Path Performance Usage Quota (Space/Files) Backup Auto-cleanup
/network/datasets/ High Curated raw datasets (read only)
/network/weights/ High Curated models weights (read only)
$HOME or /home/mila/<u>/<username>/ Low Personal user space; specific libraries, code, binaries 100GB/1000K Daily no
$SCRATCH or /network/scratch/<u>/<username>/ High Temporary job results; processed datasets; optimized for small files 5TB/no no 90 days
$SLURM_TMPDIR Highest High speed disk for temporary job results no/no no at job end
/network/projects/<groupname>/ Fair Shared space for collaboration; long-term project storage 1TB/1000K Daily no
$ARCHIVE or /network/archive/<u>/<username>/ Low Long-term personal storage 5TB no no

Note

The $HOME file system is backed up once a day. For any file restoration request, file a request to Mila's IT support with the path to the file or directory to restore, with the required date.

$HOME

$HOME is appropriate for codes and libraries which are small and read once, as well as the experimental results that would be needed at a later time (e.g. the weights of a network referenced in a paper).
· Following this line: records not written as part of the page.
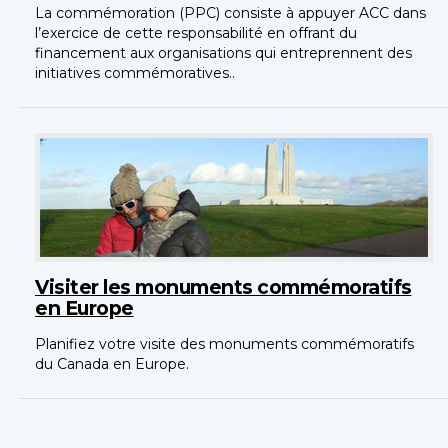
La commémoration (PPC) consiste à appuyer ACC dans
l’exercice de cette responsabilité en offrant du
financement aux organisations qui entreprennent des
initiatives commémoratives..
Visiter les monuments commémoratifs
en Europe
Planifiez votre visite des monuments commémoratifs
du Canada en Europe.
Quotas are enabled on $HOME for both disk capacity (blocks) and number of files (inodes). The limits for blocks and inodes are respectively 100GiB and 1 million per user. The command to check the quota usage from a login node is:

disk-quota

$SCRATCH

$SCRATCH can be used to store processed datasets, work in progress datasets or temporary job results. Its block size is optimized for small files which minimizes the performance hit of working on extracted datasets.

Auto-cleanup

This file system is cleared on a daily basis; files not used for more than 90 days will be deleted. This period can be shortened when the file system usage is above 90%.

Quotas are enabled on $SCRATCH for disk capacity (blocks). The limit is 5TiB. There is no limit in the number of files (inodes). The command to check the quota usage from a login node is:

disk-quota

$SLURM_TMPDIR

$SLURM_TMPDIR points to the local disk of the node on which a job is running. It should be used to copy the data on the node at the beginning of the job and write intermediate checkpoints. This folder is cleared after each job.

projects

projects can be used for collaborative projects. It aims to ease the sharing of data between users working on a long-term project.
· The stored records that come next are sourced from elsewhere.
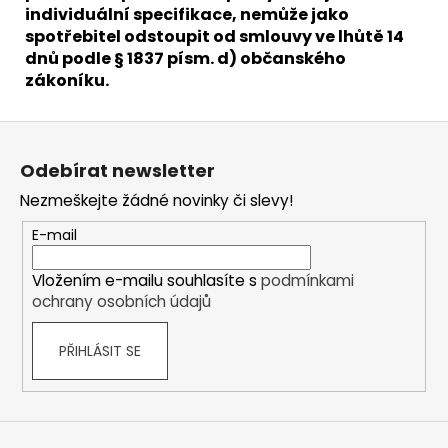
individuální specifikace, nemůže jako
spotřebitel odstoupit od smlouvy ve lhůtě 14
dnů podle § 1837 písm. d) občanského
zákoníku.
Z
á
Odebírat newsletter
p
Nezmeškejte žádné novinky či slevy!
a
t
E-mail
í
Vložením e-mailu souhlasíte s
podmínkami
ochrany osobních údajů
PŘIHLÁSIT SE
Quotas are enabled on projects for both disk capacity (blocks) and number of files (inodes). The limits for blocks and inodes are respectively 1TiB and 1 million per group.

Note

It is possible to request higher quota limits if the project requires it. File a request to Mila's IT support.

$ARCHIVE

$ARCHIVE purpose is to store data other than datasets that has to be kept long-term (e.g. generated samples, logs, data relevant for paper submission).

$ARCHIVE is only available on the login nodes and CPU-only nodes. Because this file system is tuned for large files, it is recommended to archive your directories. For example, to archive the results of an experiment in $SCRATCH/my_experiment_results/, run the commands below from a login node:

cd $SCRATCH
tar cJf $ARCHIVE/my_experiment_results.tar.xz --xattrs my_experiment_results

Disk capacity quotas are enabled on $ARCHIVE. The soft limit per user is 5TB, the hard limit is 5.1TB. The grace time is 7 days. This means that one can use more than 5TB for 7 days before the file system enforces quota. However, it is not possible to use more than 5.1TB. The command to check the quota usage from a login node is df:

df -h $ARCHIVE

Note

There is NO backup of this file system.

datasets

datasets contains curated datasets to the benefit of the Mila community. To request the addition of a dataset or a preprocessed dataset you think could benefit the research of others, you can fill the datasets form. Datasets can also be browsed from the web : Mila Datasets

Datasets in datasets/restricted are restricted and require an explicit request to gain access. Please submit a support ticket mentioning the dataset's access group (ex.: scannet_users), your cluster's username and the approbation of the group owner. You can find the dataset's access group by listing the content of /network/datasets/restricted with the ls command.

Those datasets are mirrored to the Alliance clusters in ~/projects/rrg-bengioy-ad/data/curated/ if they follow Digital Research Alliance of Canada's good practices on data. To list the local datasets on an Alliance cluster, you can execute the following command:

ssh [CLUSTER_LOGIN] -C "projects/rrg-bengioy-ad/data/curated/list_datasets_cc.sh"

weights

weights contains curated models weights to the benefit of the Mila community. To request the addition of a weight you think could benefit the research of others, you can fill the weights form.

Weights in weights/restricted are restricted and require an explicit request to gain access. Please submit a support ticket mentioning the weights's access group (ex.: NAME_OF_A_RESTRICTED_MODEL_WEIGHTS_users), your cluster's username and the approbation of the group owner. You can find the weights's access group by listing the content of /network/weights/restricted with the ls command.